Instrucciones de tareas
1. Responde estas preguntas a partir del texto sobre la novela de Horacio Convertini:
(a) ¿Quién firma la reseña?
(b) ¿Qué editorial publicó La exactitud del dolor y en qué año?
(c) ¿Cómo se titula el cuento de Cortázar que se cita y sobre quién trata?
2. Resume en tres oraciones el texto sobre la novela de Horacio Convertini.
3. Continúa la reseña de La exactitud del dolor a partir de su última oración.

***** Texto proporcionado *****

Asmodeo tiene una arquitectura tan poliédrica y compleja, con un sentido tal del ritmo y de la tensión que se estira y se acorta como un chicle hasta que explota. Se podría dictar solo con esta novela una clase magistral de estructura narrativa y el uso de las formas clásicas para incendiar todo lo establecido.
Una reseña de Adriana Bertorelli
La vida es una herida absurda
La exactitud del dolor (Letras de Plata, 2024)
Horacio Convertini
«Qué le vas a hacer, ñato, cuando estás abajo todos te fajan. Todos, che, hasta el más maula. Te sacuden contra las sogas, te encajan la biaba. Andá, andá, qué venís con consuelos vos. Te conozco, mascarita», así empezaba Torito, célebre cuento de Cortázar sobre un boxeador menos célebre. Con esta misma música, esta misma cortina de fondo en la que el mundo del boxeo se asocia a la tragedia del vivir, y esta misma clase literaria, el escritor y periodista Horacio Convertini (Buenos Aires, 1961) ha sabido componer su última novela, La exactitud del dolor.

***** Datos suministrados *****

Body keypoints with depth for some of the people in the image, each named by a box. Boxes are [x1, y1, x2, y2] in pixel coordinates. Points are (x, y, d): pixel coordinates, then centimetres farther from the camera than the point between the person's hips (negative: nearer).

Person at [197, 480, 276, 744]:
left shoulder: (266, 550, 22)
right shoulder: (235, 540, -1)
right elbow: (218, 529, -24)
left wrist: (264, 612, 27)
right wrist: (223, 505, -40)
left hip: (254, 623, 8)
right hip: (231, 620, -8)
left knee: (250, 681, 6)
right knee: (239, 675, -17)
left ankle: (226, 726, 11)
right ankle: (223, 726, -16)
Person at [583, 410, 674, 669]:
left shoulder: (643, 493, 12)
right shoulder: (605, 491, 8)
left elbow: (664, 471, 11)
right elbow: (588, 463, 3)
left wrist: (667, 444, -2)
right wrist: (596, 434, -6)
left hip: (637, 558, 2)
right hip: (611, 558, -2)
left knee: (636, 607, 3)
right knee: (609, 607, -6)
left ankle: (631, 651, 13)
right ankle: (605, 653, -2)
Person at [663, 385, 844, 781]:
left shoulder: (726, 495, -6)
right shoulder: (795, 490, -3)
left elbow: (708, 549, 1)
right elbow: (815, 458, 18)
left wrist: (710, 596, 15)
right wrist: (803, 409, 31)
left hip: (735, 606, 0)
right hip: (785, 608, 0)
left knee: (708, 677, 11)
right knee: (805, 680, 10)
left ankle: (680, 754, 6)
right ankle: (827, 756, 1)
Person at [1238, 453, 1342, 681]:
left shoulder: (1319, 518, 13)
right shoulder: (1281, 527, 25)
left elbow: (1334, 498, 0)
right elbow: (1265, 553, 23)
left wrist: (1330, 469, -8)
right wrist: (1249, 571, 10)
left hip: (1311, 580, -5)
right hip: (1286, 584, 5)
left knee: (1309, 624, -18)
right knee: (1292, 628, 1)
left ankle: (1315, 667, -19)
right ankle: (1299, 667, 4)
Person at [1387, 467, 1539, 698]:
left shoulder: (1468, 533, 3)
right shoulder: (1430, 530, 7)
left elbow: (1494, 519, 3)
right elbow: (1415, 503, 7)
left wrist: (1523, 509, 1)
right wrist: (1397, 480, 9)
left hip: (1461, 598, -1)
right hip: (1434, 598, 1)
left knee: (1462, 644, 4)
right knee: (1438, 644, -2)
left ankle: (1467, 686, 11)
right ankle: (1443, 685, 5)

*****

Respuestas por tarea
1.
(a) Adriana Bertorelli.
(b) Letras de Plata, en 2024.
(c) Se titula Torito y trata sobre un boxeador menos célebre.

2. El texto abre elogiando Asmodeo por su arquitectura poliédrica y compleja y su sentido del ritmo y de la tensión, y afirma que con esa novela podría dictarse una clase magistral de estructura narrativa. Después presenta una reseña de Adriana Bertorelli sobre La exactitud del dolor (Letras de Plata, 2024), la última novela del escritor y periodista Horacio Convertini, nacido en Buenos Aires en 1961. La reseña la vincula con Torito, el cuento de Cortázar sobre un boxeador, porque comparte su música, su trasfondo en el que el boxeo se asocia a la tragedia del vivir y su misma clase literaria.

3.
Podría llamarse Diego Armando, de Villa Fiorito, o Lionel, de Rosario, pero este se apellida Rayo, se llama Juan, y ha soñado toda su pobre vida ser una gran estrella del deporte. Desde el inicio sabemos que algo o muchas cosas han salido mal, porque es Juan Rayo ese boxeador que, tratando de acomodarse contra un árbol, agoniza tras un balazo. Y podría haberse llamado con cualquiera de los nombres referidos, porque esta es la historia de un pibe argentino que sueña y que, aunque tuvo su minuto de gloria, termina echado en la lona.
Con la estructura de una novela clásica que necesita explicar cómo se ha llegado hasta el final anunciado desde el comienzo, la historia transcurre en treinta y seis capítulos cortos, parecidos a escenas de un teatro intenso y conmovedor, en los que el boxeador recorrerá su vida en busca de la gloria pugilística, saltando los obstáculos de la pobreza económica, las infelicidades sentimentales y el fraude constante de managers y entrenadores, rufianes de poca monta, que arrinconan al caído en desgracia sin recibir un solo puñetazo.
La fuerza del estilo con el que está contada la historia gana en dramatismo y en un impactante realismo sucio en los parlamentos en primera persona de cada uno de los personajes, con sus perfectos argentinismos de arrabal y de boxeo para marginados. Con esa fuerza coloquial y tanguera, por momentos de poesía obscena, de escenas sexuales al borde del delito, La exactitud del dolor se construye con las aristas de un teatro que mira a la cara, una sensibilidad con gusto a melodrama del bueno, un ejercicio literario directo al corazón. Ordenado como un teatro realista, la trama va hurgando en las miserias y corrupciones que trae la vida invadida por ciertos vicios hijos de la marginalidad y la carencia general.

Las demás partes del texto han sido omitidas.